A innescare la caccia alle streghe è una lettera inviata dalla dottoressa Lidja Timašuk. Questa cardiologa dell’Ospedale del Cremlino aveva appena visitato Andrej Ždanov, vittima di un malore mentre era in vacanza. La diagnosi della Timašuk era opposta a quella di altri specialisti che avevano visitato il custode dell’ortodossia culturale, che morì pochi giorni dopo. La cosa rimase sostanzialmente segreta fino all’ottobre 1952 quando Stalin ordinò l’arresto di molte personalità mediche eminenti. Tra queste, diversi specialisti operanti al Cremlino, compreso il direttore dell’Ospedale del Cremlino, Egorov, e il proprio medico curante, Vinogradov. Solo a questo punto, la lettera della Timašuk divenne una prova a carico dei medici, colpevoli di aver attentato alla salute delle alte cariche dello stato.

E Stalin furioso urlò: incatenatelo

La situazione è precipitata per la specifica paranoia di Stalin. Quando Lavrenti Beria, che supervisionava le sue cure mediche di Stalin gli riferi che il professor Vinogradov gli aveva prescritto una completa cessazione delle attività. Stalin interpretò tale prescrizione, pienamente confermata poi dalla sua morte come un tentativo di isolarlo dalla attività politica. Ciò che per altro aveva fatto Stalin stesso con Lenin. Ebbe perciò un indescrivibile attacco d’ ira e si mise a gridare: incatenatelo, incatenatelo. Così nel novembre del 1952 furono arrestati i professori Vinogradov, Vovsi, Kogan, Yegorov, Feldman, Grinstein, Etinger ed altri. A metà gennaio la stessa sorte toccò alle loro mogli

Tutti i complotti portano a Sion

La presunta organizzazione del complotto coinvolgeva moltissime persone di origine ebraica. Si inquadra pertanto nella volontà di Stalin di ravvivare l’antisemitismo nel paese Con il proseguire della campagna di stampa, si cominciarono a confondere tutti i complotti di supposta origine ebraica. Questi furono mischiati a vicende di spionaggio con protagonisti i paesi occidentali.

Le false confessioni che dovevano servire a coinvolgere altri medici furono estorte con la tortura. Fornivano la prova della presenza di un complotto organizzato per “assassinare dirigenti del partito, dello stato e dell’esercito, attraverso metodi di cura notoriamente errati”.  Scopo secondario della campagna era di mettere sotto accusa l’apparato di sicurezza nazionale.

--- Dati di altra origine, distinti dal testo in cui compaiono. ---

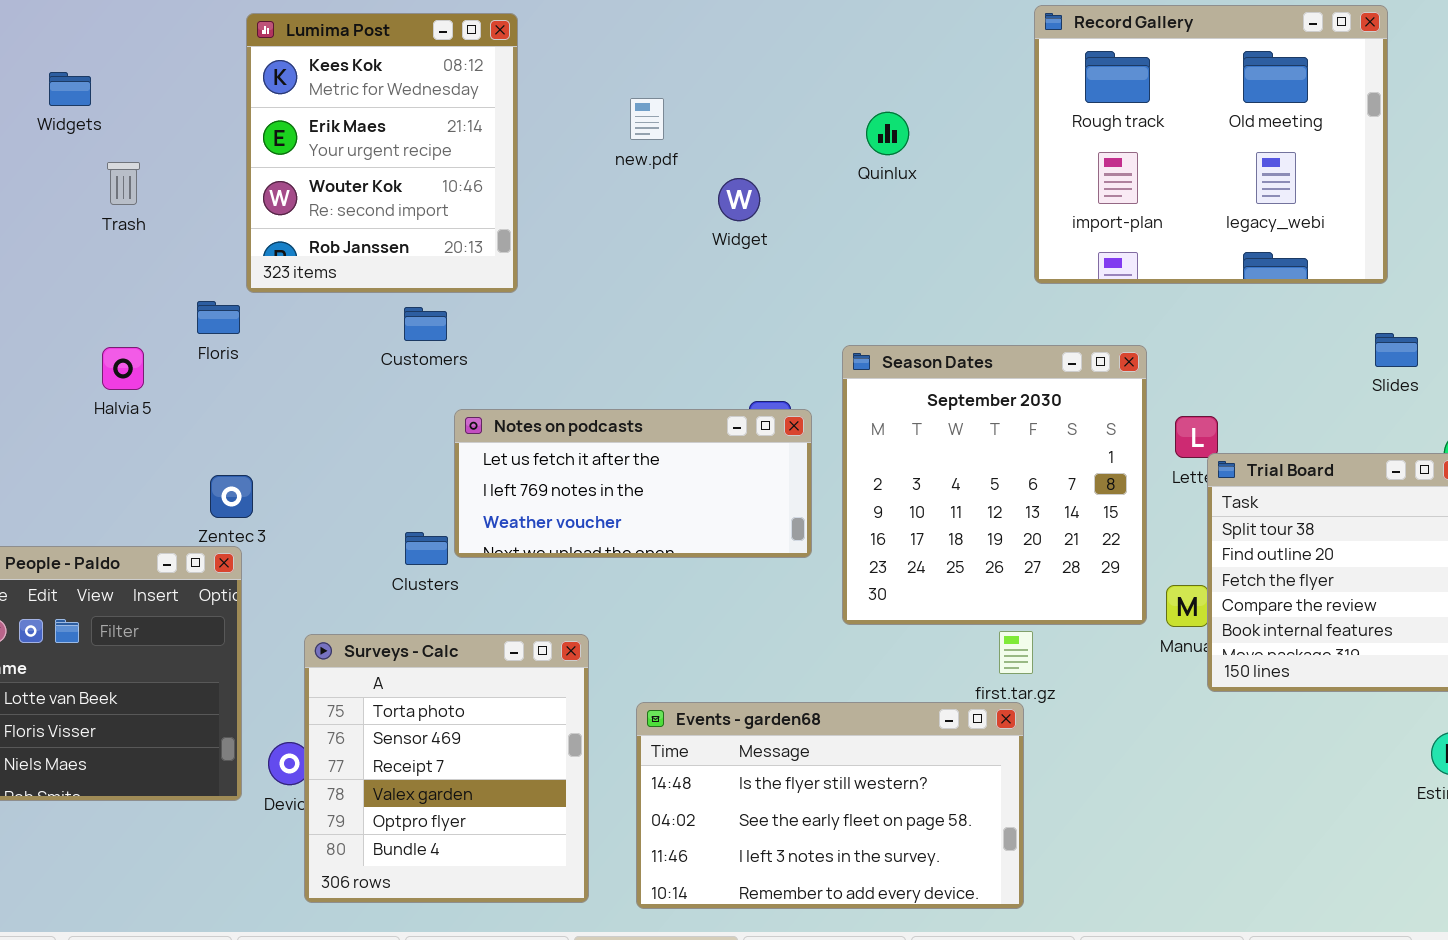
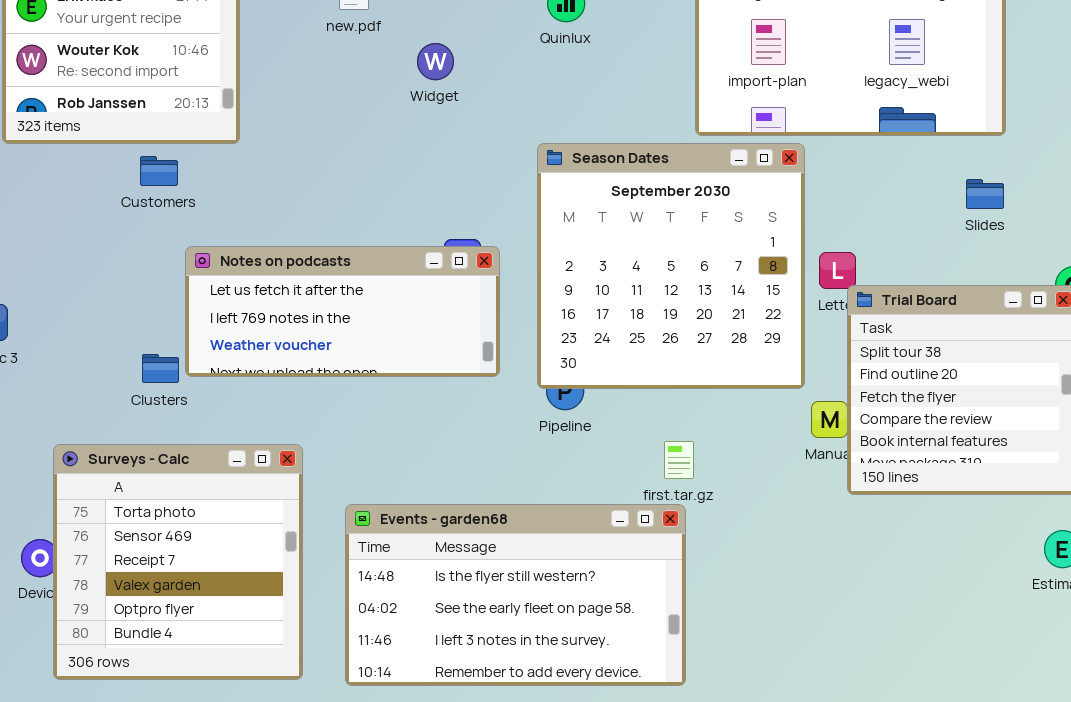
Slides: [1375,333,1418,367] -> [966,179,1004,209], moved
Season Dates: [842,345,1147,625] -> [537,143,805,389], moved

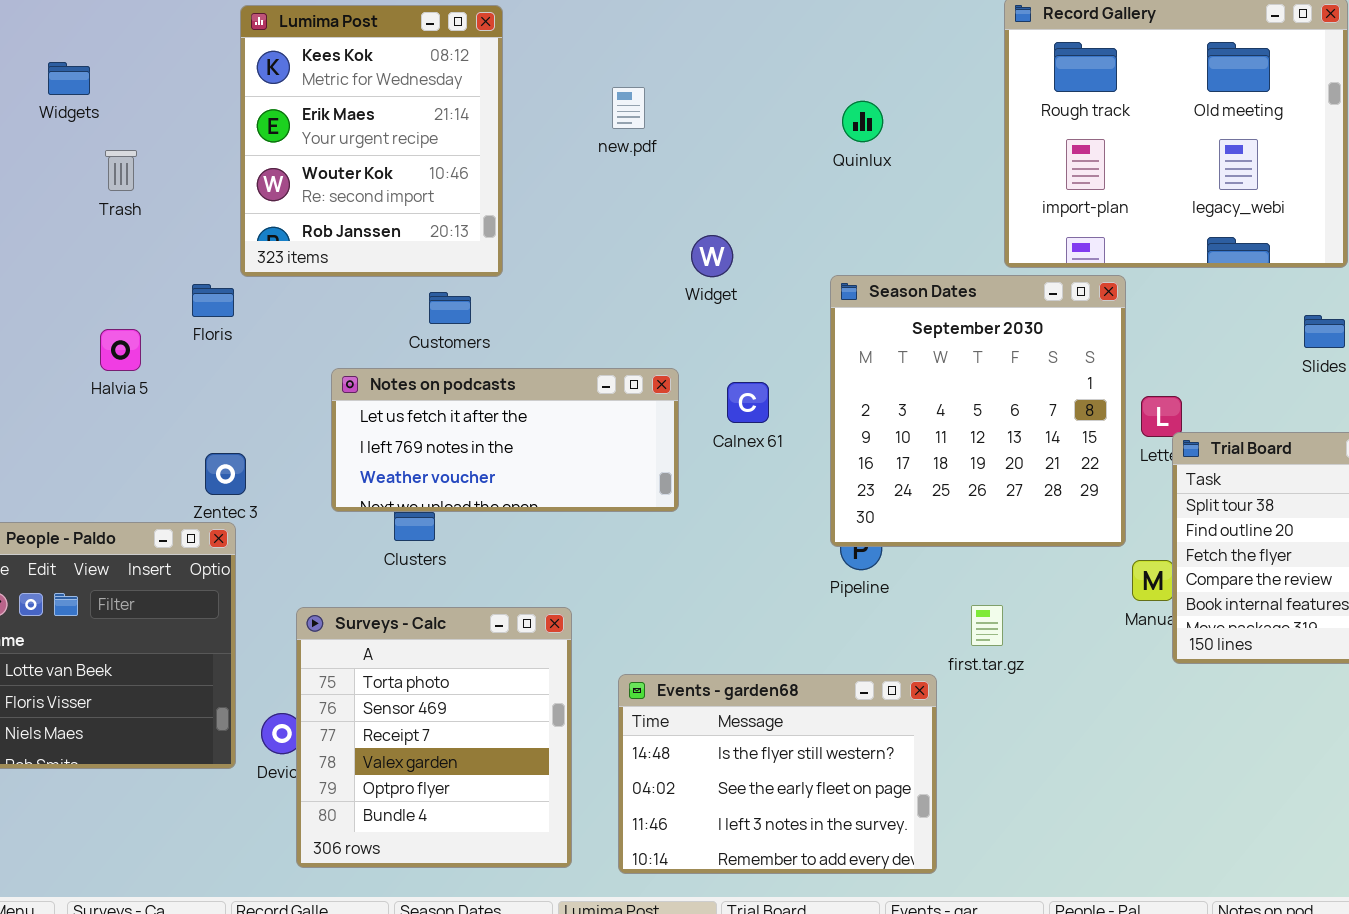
Widget: [417,43,454,80] -> [691,235,733,277], moved
Customers: [140,156,178,186] -> [429,292,471,324], moved
Notes on podcasts: [185,246,500,377] -> [331,368,679,512], moved
Events - garden68: [345,504,686,686] -> [618,674,937,874], resized

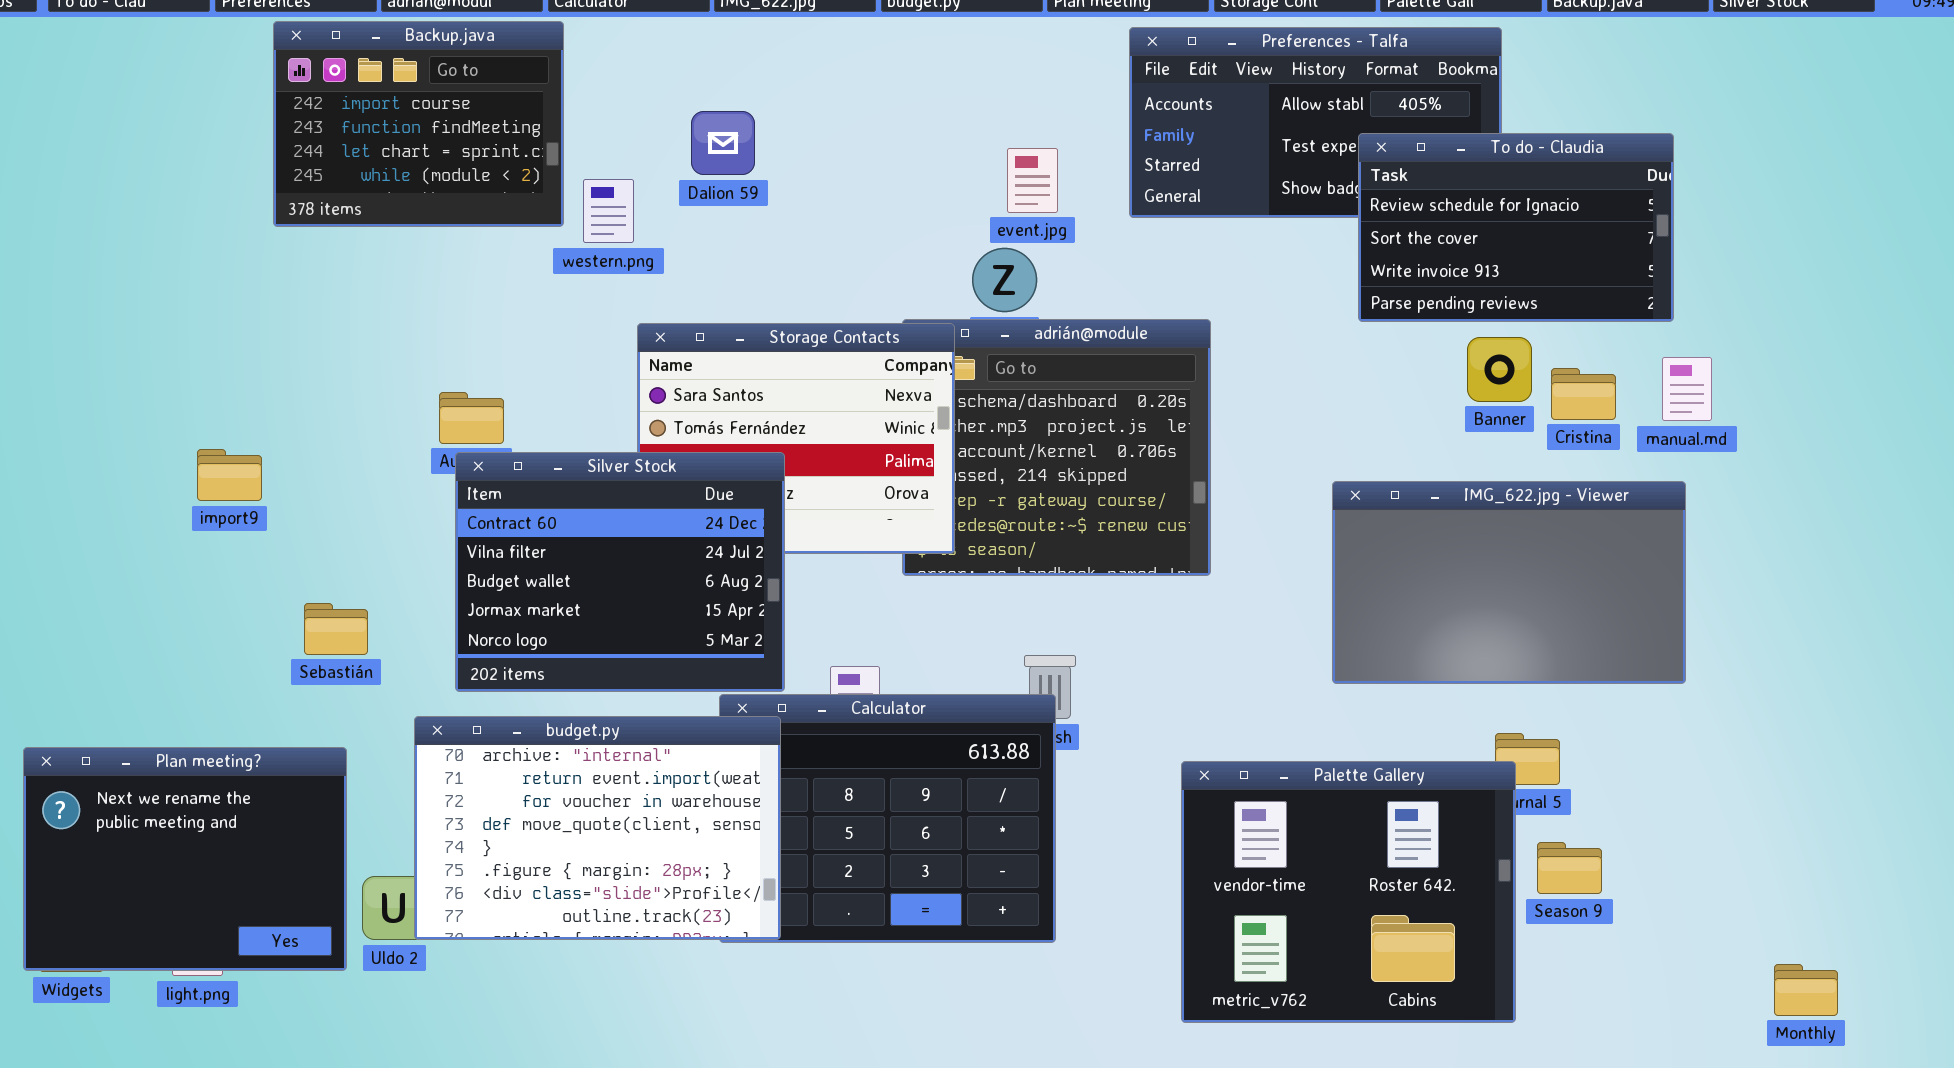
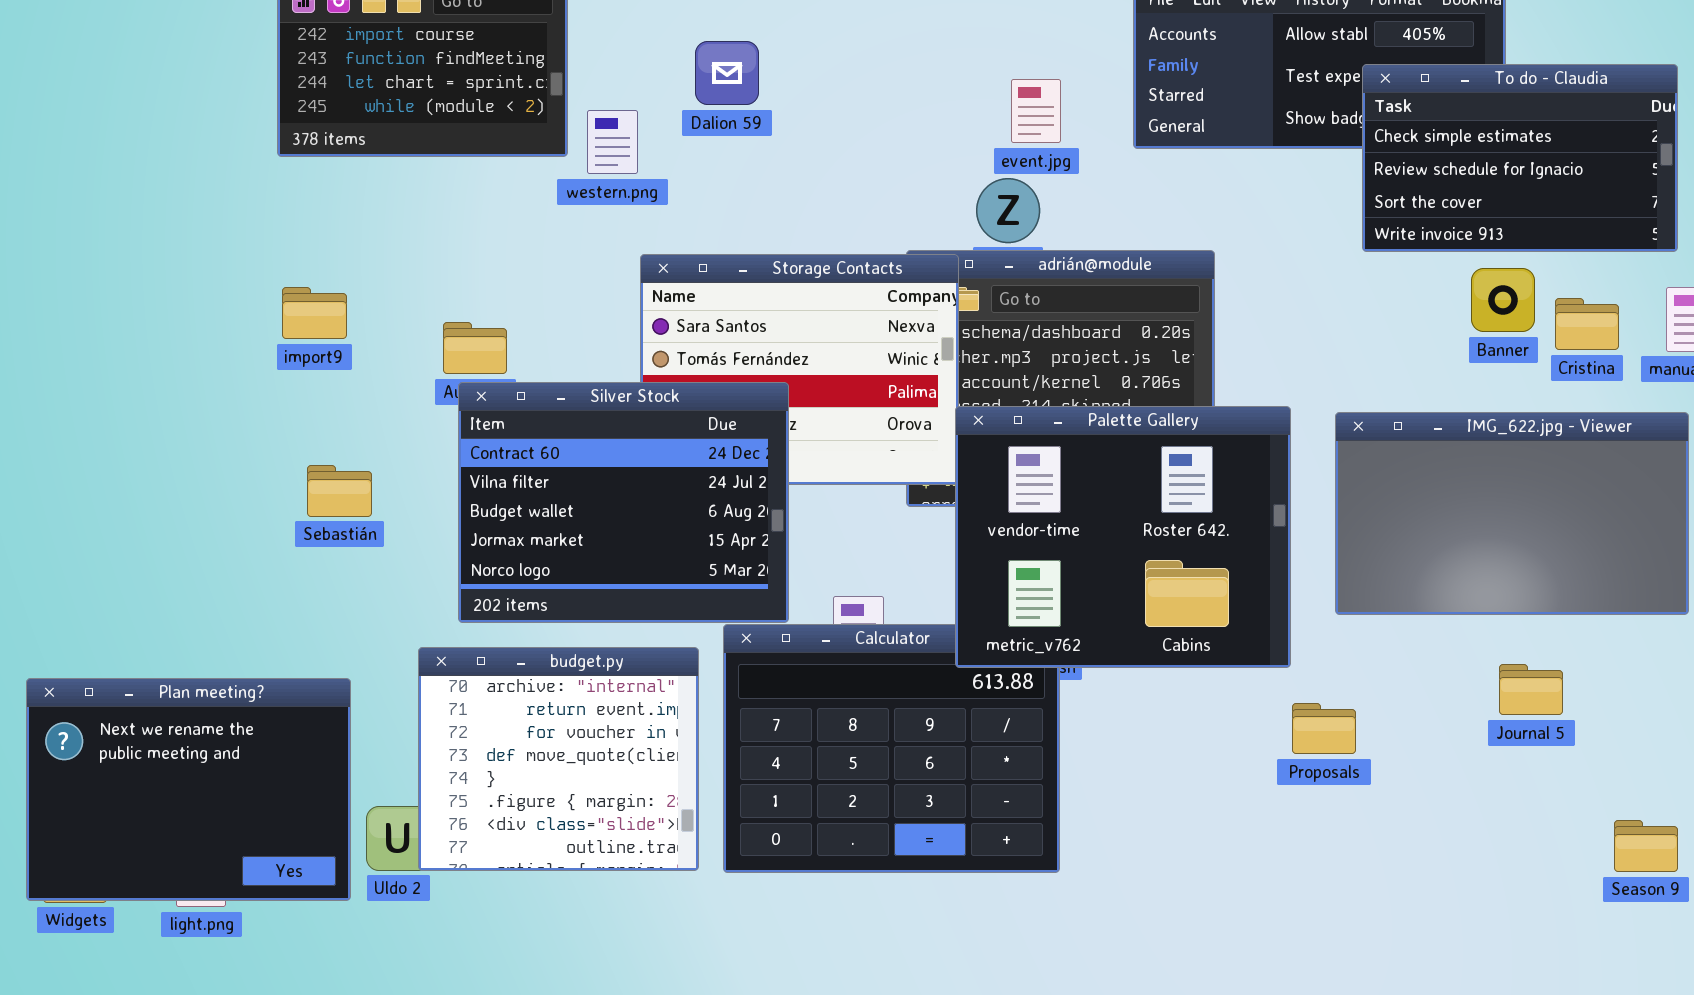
To do - Claudia: [1358,133,1674,322] -> [1362,64,1678,252], scrolled up 1 row
import9: [197,449,262,501] -> [282,287,347,339], moved
Sebastián: [304,603,368,655] -> [307,465,372,517], moved
budget.py: [414,716,781,940] -> [418,647,699,871], resized
Palette Gallery: [1181,761,1516,1023] -> [955,406,1291,668], moved
Season 9: [1537,842,1602,894] -> [1614,820,1678,872], moved

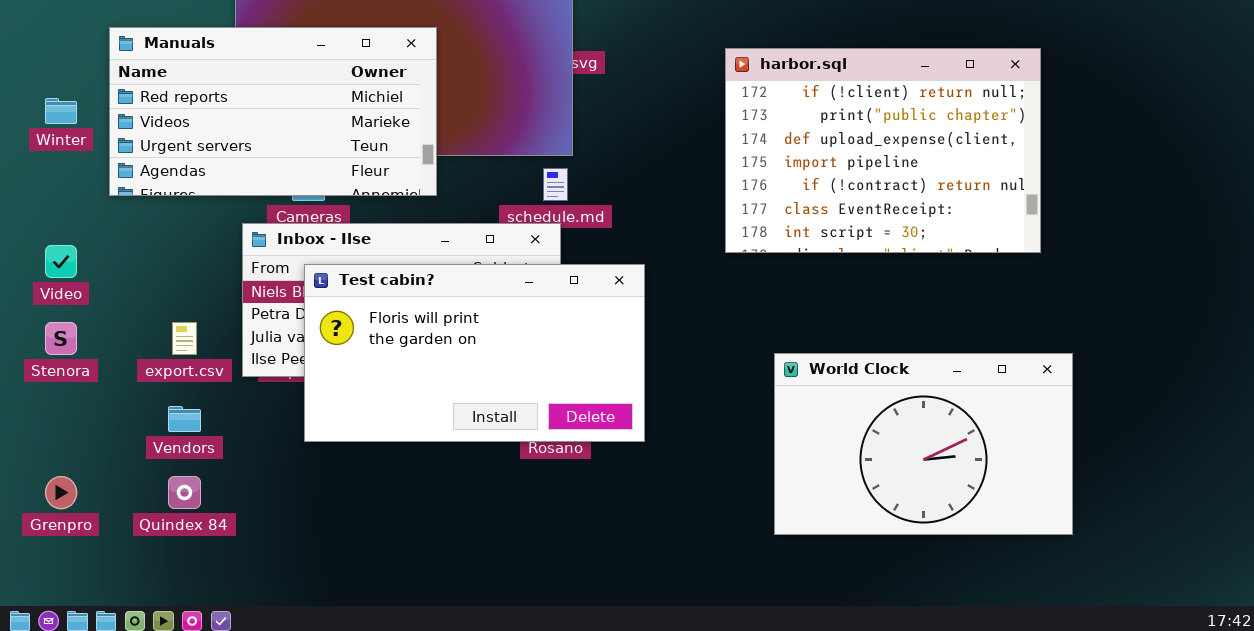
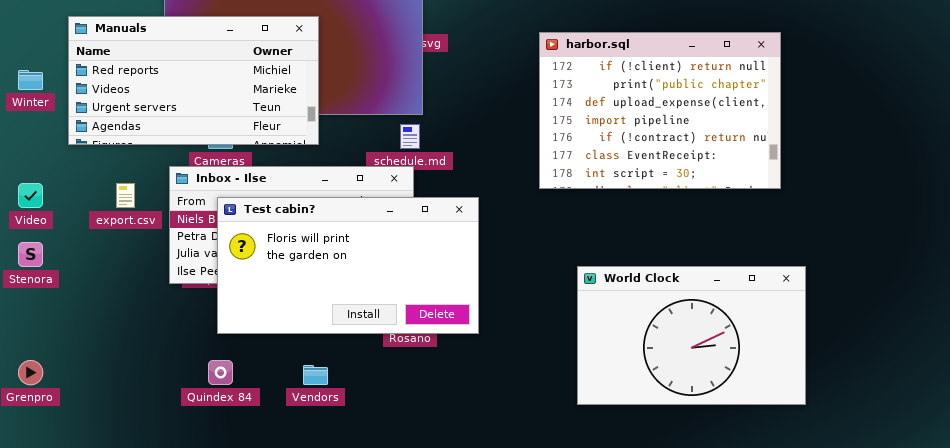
export.csv: [172,322,197,355] -> [116,183,135,208], moved
Vendors: [168,406,201,432] -> [303,365,328,385], moved
Quindex 84: [168,476,201,509] -> [208,360,233,385], moved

Bersagli principali L.P. Berija e V.S. Abakumov, accusando gli organi di sicurezza di scarsa vigilanza.

Nel paese monta l’odio antiebraico

Le prime notizie dell’arresto dei medici e i dettagli del “complotto” comparvero sulla Pravda del 13 gennaio 1953 in un articolo dal titolo “Sotto la maschera dei professori-dottori: Spie e assassini infami”. L’articolo non era firmato, ma esistono forti sospetti che alla sua redazione partecipò Stalin in prima persona. La settimana successiva, la dottoressa Timašuk venne insignita dell’Ordine di Lenin, mentre proseguiva la campagna di stampa, e nel paese si faceva strada l’ostilità della popolazione nei confronti dei medici di origine ebraica. Altri articoli successivi, come quello del 31 gennaio 1953, collegavano i presunti delitti dei medici ebrei in Russia ad altre operazioni per colpire rappresentanti dei governi comunisti, come il processo simile svoltosi a Praga. La stampa faceva anche circolare sospetti di collegamenti con servizi segreti occidentali, in particolare britannici.

L’ultimo articolo nella stampa ufficiale, che menziona il complotto dei medici ed il collegamento a vicende di spionaggio internazionale, comparve il 1 marzo 1953. Nel frattempo era cominciata l’agonia di Stalin, che sarebbe poi morto il 5 marzo, e i responsabili del partito avevano dato indicazione di cessare la campagna antisemita, anche se non si può escudere che lo stesso Stalin avesse preparato una sorta di marcia indietro o rallentamento della campagna stessa.